Im Zusammenhang mit COVID-19 haben wir uns einmal mehr als Partnerder Unternehmen bewährt.

DI Mario Watz, AUVA-Obmann. © Daniela Beranek

So erfreulich die vor Kurzem veröffentlichte Arbeitsunfallstatistik 2019 ist – die Unfallrate bleibt auf Rekordtief und ist im Vergleich zum Vorjahr sogar noch gesunken – von der „Vision Zero“ einer unfallfreien Arbeitswelt sind wir noch weit entfernt.
Umso mehr braucht es die AUVA, die mit ihren zahlreichen Präventionsmaßnahmen dazu beigetragen hat, dass sich die Zahl der Arbeitsunfälle seit den 1990er-Jahren fast halbiert hat.
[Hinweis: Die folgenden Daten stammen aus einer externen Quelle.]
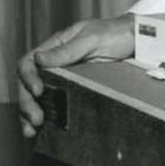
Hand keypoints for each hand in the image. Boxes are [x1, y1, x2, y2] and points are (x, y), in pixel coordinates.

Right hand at [18, 15, 134, 137]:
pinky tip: (42, 131)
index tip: (38, 90)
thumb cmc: (115, 34)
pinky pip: (54, 103)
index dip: (28, 78)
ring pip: (37, 97)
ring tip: (31, 131)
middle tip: (36, 119)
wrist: (137, 41)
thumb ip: (66, 50)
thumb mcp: (92, 39)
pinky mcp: (73, 90)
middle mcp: (54, 64)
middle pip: (28, 84)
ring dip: (30, 114)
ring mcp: (63, 78)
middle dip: (27, 103)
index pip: (28, 63)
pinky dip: (47, 117)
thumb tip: (38, 59)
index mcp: (54, 48)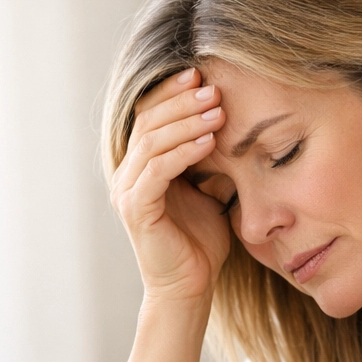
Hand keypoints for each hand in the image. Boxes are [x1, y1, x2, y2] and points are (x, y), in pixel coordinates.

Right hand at [110, 69, 230, 304]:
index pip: (150, 115)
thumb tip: (234, 128)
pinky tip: (209, 141)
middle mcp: (127, 174)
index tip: (203, 74)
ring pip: (152, 141)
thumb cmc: (201, 242)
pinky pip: (158, 170)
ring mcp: (128, 190)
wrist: (190, 287)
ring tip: (217, 108)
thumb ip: (211, 161)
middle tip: (212, 86)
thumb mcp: (211, 192)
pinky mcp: (136, 209)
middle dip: (181, 101)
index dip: (172, 93)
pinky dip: (183, 151)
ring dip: (186, 121)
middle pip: (148, 121)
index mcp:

Die große Stärke der AUVA besteht darin, dass sie die Aufgaben einer sozialen Unfallversicherung aus einer Hand wahrnimmt: umfassende Prävention von Arbeitsunfällen und Berufskrankheiten, bestmögliche Betreuung in eigenen Einrichtungen und finanzielle Entschädigung.
Dieser Verantwortung sind wir auch während der Corona-Pandemie gerecht geworden. So wurde in enger Abstimmung mit den Krankenhausträgern der Länder die Rolle als Betreiber spezialisierter Unfallspitäler verstärkt wahrgenommen, um die allgemeinen Spitäler zu entlasten und so alle Kräfte für die Krisenbewältigung zu bündeln.

Im Zusammenhang mit COVID-19 haben wir uns einmal mehr als Partner der Unternehmen bewährt. So gab es von Beginn an umfassende Arbeitnehmerschutz-Informationen, wobei neue Maßnahmen der Behörden nach ihrer Verlautbarung laufend eingearbeitet wurden. Außerdem haben wir Mund-Nasen-Schutzmasken produzieren lassen und damit nicht nur unsere eigenen Mitarbeiterinnen und Mitarbeiter, sondern auch Tausende Unternehmen versorgt.

Bei der Auswahl des Herstellers haben wir bewusst auf ein österreichisches Unternehmen gesetzt: Es ging auch darum, regionale Betriebe zu unterstützen und zur Stärkung der heimischen Wirtschaft beizutragen.